## JOB ITEM
The word "Unternehmen" marks the lines to find; copy every such line from the data below.

## INFORMATION
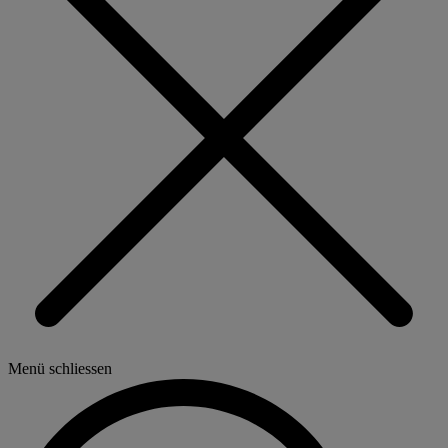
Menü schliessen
...
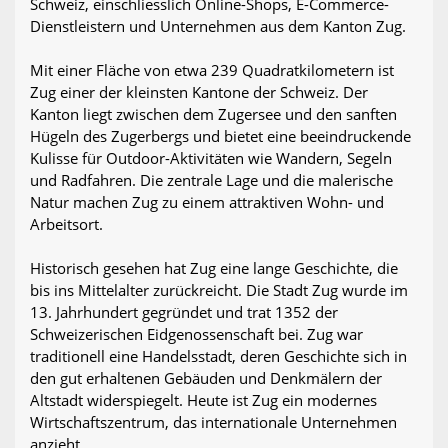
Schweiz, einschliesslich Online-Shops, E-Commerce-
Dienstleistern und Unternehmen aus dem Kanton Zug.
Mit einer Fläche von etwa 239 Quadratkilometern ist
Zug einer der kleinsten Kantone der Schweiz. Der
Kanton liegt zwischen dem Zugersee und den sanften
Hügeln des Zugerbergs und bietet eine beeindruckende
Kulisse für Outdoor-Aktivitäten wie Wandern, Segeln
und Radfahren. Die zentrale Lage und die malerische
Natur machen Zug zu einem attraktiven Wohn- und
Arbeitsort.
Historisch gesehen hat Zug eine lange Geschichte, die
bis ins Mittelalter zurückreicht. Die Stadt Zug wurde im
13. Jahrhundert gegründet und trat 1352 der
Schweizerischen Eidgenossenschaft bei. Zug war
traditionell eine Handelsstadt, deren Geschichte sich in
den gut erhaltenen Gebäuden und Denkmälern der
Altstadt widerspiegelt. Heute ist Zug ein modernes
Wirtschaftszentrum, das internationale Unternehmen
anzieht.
...
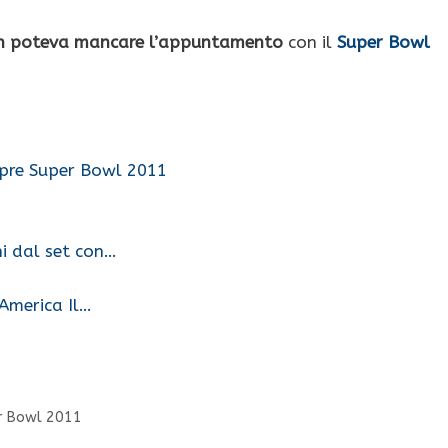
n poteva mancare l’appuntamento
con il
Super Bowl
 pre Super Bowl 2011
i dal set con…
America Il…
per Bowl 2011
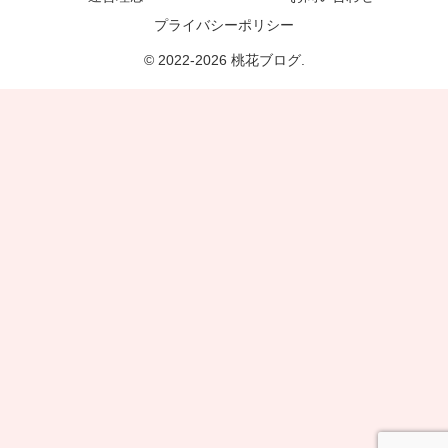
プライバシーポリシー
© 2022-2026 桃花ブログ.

## WRITTEN SOLUTION
Dienstleistern und Unternehmen aus dem Kanton Zug.
Wirtschaftszentrum, das internationale Unternehmen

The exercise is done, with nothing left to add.